Task to carry out: Take the entries below and reproduce exactly the portion that begins at the line containing "Дењиз. У позадини наставник Цигић" and ends at the line containing "seule chose que", keeping both ends, dropping pictures, and adding nothing else.
[[ Available data open ]]
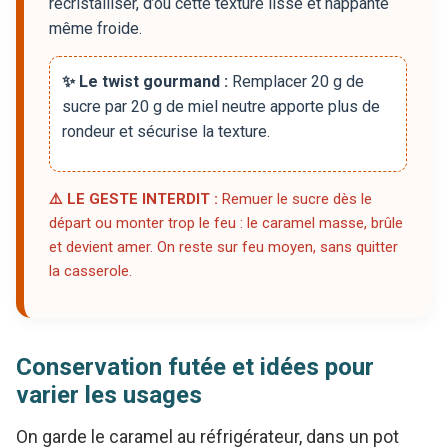
recristalliser, d’où cette texture lisse et nappante
même froide.
✨ Le twist gourmand :
Remplacer 20 g de
sucre par 20 g de miel neutre apporte plus de
rondeur et sécurise la texture.
⚠️ LE GESTE INTERDIT :
Remuer le sucre dès le
départ ou monter trop le feu : le caramel masse, brûle
et devient amer. On reste sur feu moyen, sans quitter
la casserole.
Conservation futée et idées pour
varier les usages
On garde le caramel au réfrigérateur, dans un pot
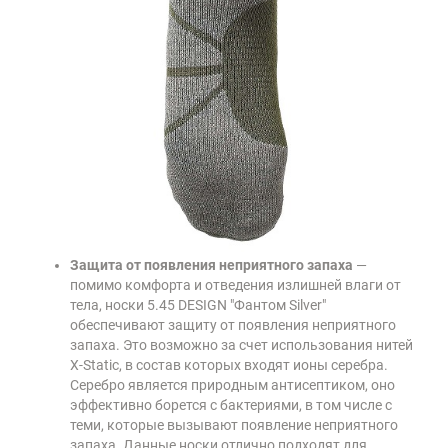
Защита от появления неприятного запаха
—
помимо комфорта и отведения излишней влаги от
тела, носки 5.45 DESIGN "Фантом Silver"
обеспечивают защиту от появления неприятного
запаха. Это возможно за счет использования нитей
X-Static, в состав которых входят ионы серебра.
Серебро является природным антисептиком, оно
эффективно борется с бактериями, в том числе с
теми, которые вызывают появление неприятного
запаха. Данные носки отлично подходят для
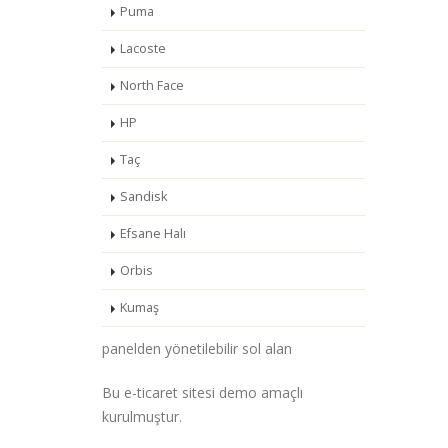
Puma
Lacoste
North Face
HP
Taç
Sandisk
Efsane Halı
Orbis
Kumaş
panelden yönetilebilir sol alan
Bu e-ticaret sitesi demo amaçlı
kurulmuştur.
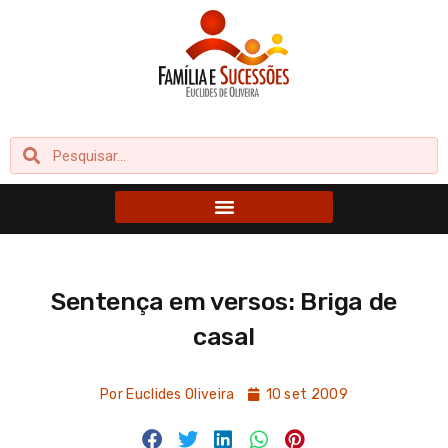
Ir
para
o
conteúdo
Pesquisar
Pesquisar
Sentença em versos: Briga de
casal
Por
Euclides Oliveira
10 set 2009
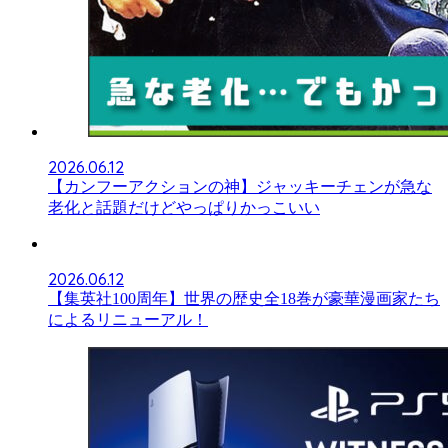
2026.06.12
【カンフーアクションの神】ジャッキーチェンが急な
老化と話題だけどやっぱりかっこいい
2026.06.12
【集英社100周年】世界の歴史全18巻が豪華漫画家たち
によるリニューアル！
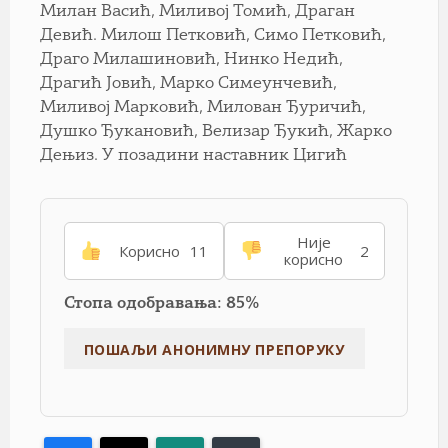
Милан Васић, Миливој Томић, Драган
Девић. Милош Петковић, Симо Петковић,
Драго Милашиновић, Нинко Недић,
Драгић Јовић, Марко Симеунчевић,
Миливој Марковић, Милован Ђуричић,
Душко Ђукановић, Велизар Ђукић, Жарко
Дењиз. У позадини наставник Цигић
Није
Корисно
11
2
корисно
Стопа одобравања: 85%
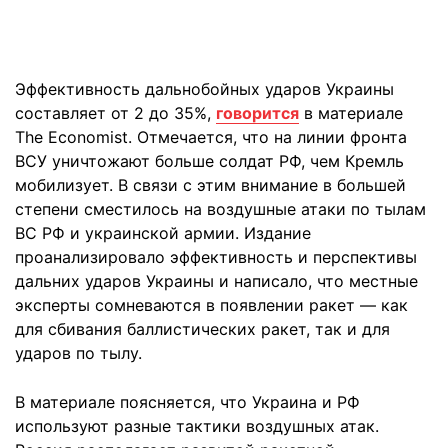
Эффективность дальнобойных ударов Украины
составляет от 2 до 35%,
говорится
в материале
The Economist. Отмечается, что на линии фронта
ВСУ уничтожают больше солдат РФ, чем Кремль
мобилизует. В связи с этим внимание в большей
степени сместилось на воздушные атаки по тылам
ВС РФ и украинской армии. Издание
проанализировало эффективность и перспективы
дальних ударов Украины и написало, что местные
эксперты сомневаются в появлении ракет — как
для сбивания баллистических ракет, так и для
ударов по тылу.
В материале поясняется, что Украина и РФ
используют разные тактики воздушных атак.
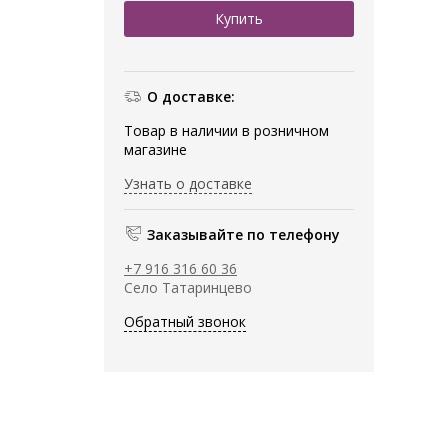
О доставке:
Товар в наличии в розничном
магазине
Узнать о доставке
Заказывайте по телефону
+7 916 316 60 36
Село Татаринцево
Обратный звонок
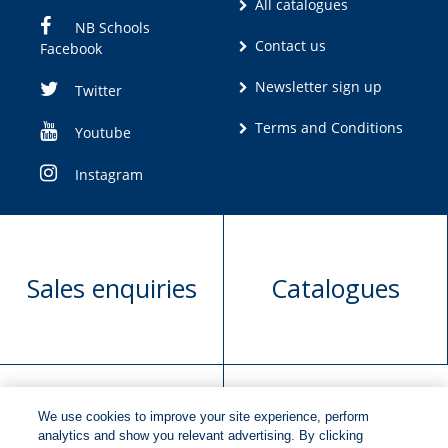
All catalogues
NB Schools
Contact us
Facebook
Newsletter sign up
Twitter
Terms and Conditions
Youtube
Instagram
Sales enquiries
Catalogues
We use cookies to improve your site experience, perform
Manuscript
Request book
analytics and show you relevant advertising. By clicking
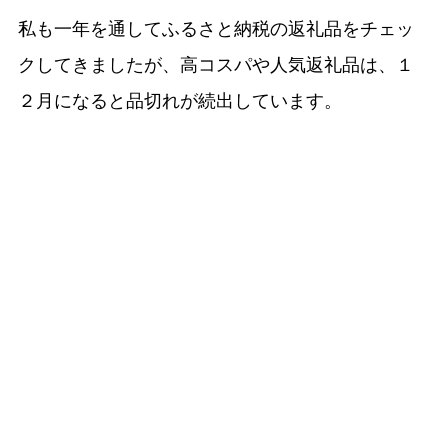
私も一年を通してふるさと納税の返礼品をチェッ
クしてきましたが、高コスパや人気返礼品は、１
２月になると品切れが続出しています。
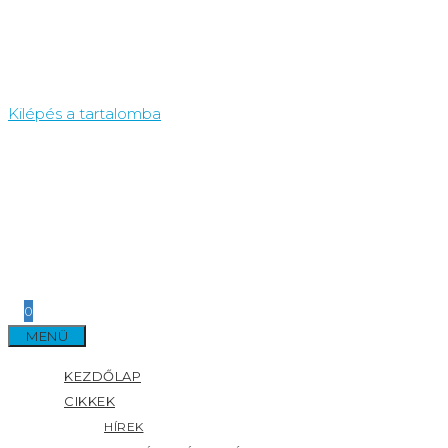
Kilépés a tartalomba
0
MENÜ
KEZDŐLAP
CIKKEK
HÍREK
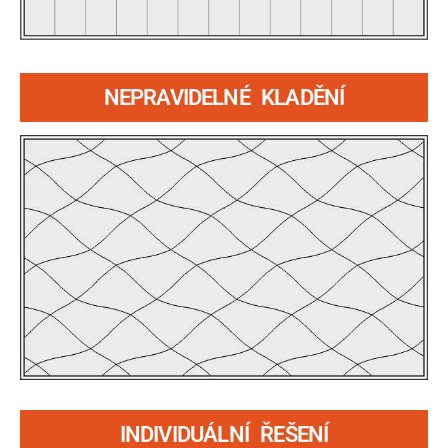
NEPRAVIDELNÉ KLADĚNÍ
INDIVIDUÁLNÍ ŘEŠENÍ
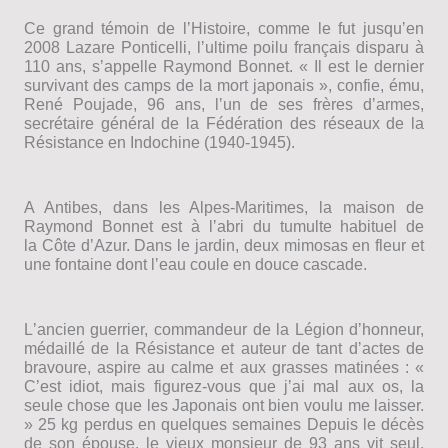
Ce grand témoin de lʼHistoire, comme le fut jusquʼen
2008 Lazare Ponticelli, lʼultime poilu français disparu à
110 ans, sʼappelle Raymond Bonnet. « Il est le dernier
survivant des camps de la mort japonais », confie, ému,
René Poujade, 96 ans, lʼun de ses frères dʼarmes,
secrétaire général de la Fédération des réseaux de la
Résistance en Indochine (1940-1945).
A Antibes, dans les Alpes-Maritimes, la maison de
Raymond Bonnet est à lʼabri du tumulte habituel de
la Côte dʼAzur. Dans le jardin, deux mimosas en fleur et
une fontaine dont lʼeau coule en douce cascade.
Lʼancien guerrier, commandeur de la Légion dʼhonneur,
médaillé de la Résistance et auteur de tant dʼactes de
bravoure, aspire au calme et aux grasses matinées : «
Cʼest idiot, mais figurez-vous que jʼai mal aux os, la
seule chose que les Japonais ont bien voulu me laisser.
» 25 kg perdus en quelques semaines Depuis le décès
de son épouse, le vieux monsieur de 93 ans vit seul,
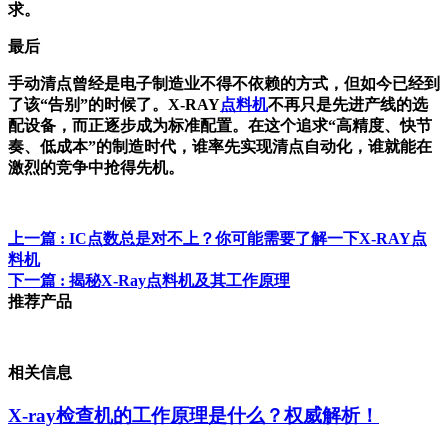
求。
最后
手动清点曾经是电子制造业不得不依赖的方式，但如今已经到
了该“告别”的时候了。X-RAY
点料机
不再只是先进产线的选
配设备，而正逐步成为标准配置。在这个追求“高精度、快节
奏、低成本”的制造时代，谁率先实现清点自动化，谁就能在
激烈的竞争中抢得先机。
上一篇
: IC点数总是对不上？你可能需要了解一下X-RAY点
料机
下一篇
: 揭秘X-Ray点料机及其工作原理
推荐产品
相关信息
X-ray检查机的工作原理是什么？权威解析！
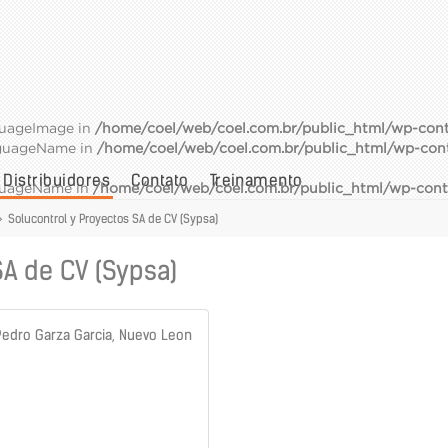
guageImage in
/home/coel/web/coel.com.br/public_html/wp-cont
nguageName in
/home/coel/web/coel.com.br/public_html/wp-con
Distribuidores
Contato
Treinamento
nguageName in
/home/coel/web/coel.com.br/public_html/wp-cont
>
Solucontrol y Proyectos SA de CV (Sypsa)
SA de CV (Sypsa)
n Pedro Garza Garcia, Nuevo Leon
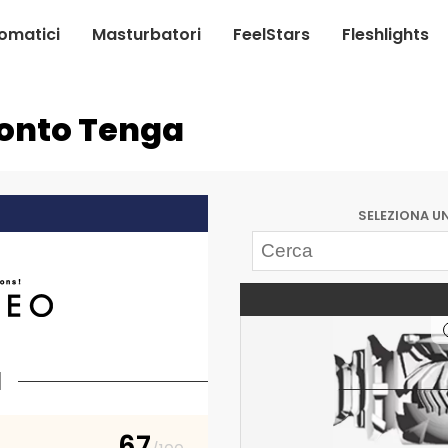
omatici
Masturbatori
FeelStars
Fleshlights
ronto Tenga
SELEZIONA 
l
67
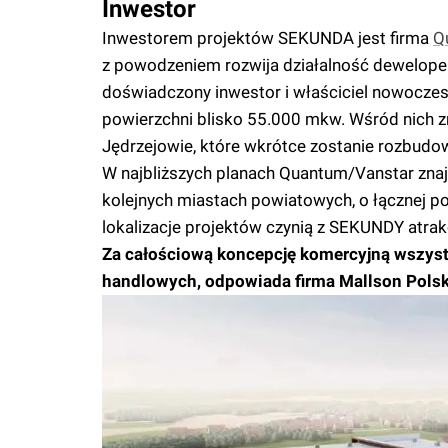
Inwestor
Inwestorem projektów SEKUNDA jest firma
Q
z powodzeniem rozwija działalność dewelop
doświadczony inwestor i właściciel nowocze
powierzchni blisko 55.000 mkw. Wśród nich z
Jędrzejowie, które wkrótce zostanie rozbudo
W najbliższych planach Quantum/Vanstar zna
kolejnych miastach powiatowych, o łącznej p
lokalizacje projektów czynią z SEKUNDY atra
Za całościową koncepcję komercyjną wszyst
handlowych, odpowiada firma Mallson Polsk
[[ Available data closed ]]
Result of this exercise:
Дењиз. У позадини наставник Цигић
Није
Корисно
11
2
корисно
Стопа одобравања: 85%
Эффективность дальнобойных ударов Украины
составляет от 2 до 35%,
говорится
в материале
The Economist. Отмечается, что на линии фронта
ВСУ уничтожают больше солдат РФ, чем Кремль
мобилизует. В связи с этим внимание в большей
степени сместилось на воздушные атаки по тылам
ВС РФ и украинской армии. Издание
проанализировало эффективность и перспективы
дальних ударов Украины и написало, что местные
эксперты сомневаются в появлении ракет — как
для сбивания баллистических ракет, так и для
ударов по тылу.
В материале поясняется, что Украина и РФ
используют разные тактики воздушных атак.
О доставке:
Товар в наличии в розничном
магазине
Узнать о доставке
Заказывайте по телефону
+7 916 316 60 36
Село Татаринцево
Обратный звонок
All catalogues
NB Schools
Contact us
Facebook
Newsletter sign up
Twitter
Terms and Conditions
Youtube
Instagram
Sales enquiries
Catalogues
We use cookies to improve your site experience, perform
Manuscript
Request book
analytics and show you relevant advertising. By clicking
私も一年を通してふるさと納税の返礼品をチェッ
クしてきましたが、高コスパや人気返礼品は、１
２月になると品切れが続出しています。
Kilépés a tartalomba
0
MENÜ
KEZDŐLAP
CIKKEK
HÍREK
NEPRAVIDELNÉ KLADĚNÍ
INDIVIDUÁLNÍ ŘEŠENÍ
Ce grand témoin de lʼHistoire, comme le fut jusquʼen
2008 Lazare Ponticelli, lʼultime poilu français disparu à
110 ans, sʼappelle Raymond Bonnet. « Il est le dernier
survivant des camps de la mort japonais », confie, ému,
René Poujade, 96 ans, lʼun de ses frères dʼarmes,
secrétaire général de la Fédération des réseaux de la
Résistance en Indochine (1940-1945).
A Antibes, dans les Alpes-Maritimes, la maison de
Raymond Bonnet est à lʼabri du tumulte habituel de
la Côte dʼAzur. Dans le jardin, deux mimosas en fleur et
une fontaine dont lʼeau coule en douce cascade.
Lʼancien guerrier, commandeur de la Légion dʼhonneur,
médaillé de la Résistance et auteur de tant dʼactes de
bravoure, aspire au calme et aux grasses matinées : «
Cʼest idiot, mais figurez-vous que jʼai mal aux os, la
seule chose que les Japonais ont bien voulu me laisser.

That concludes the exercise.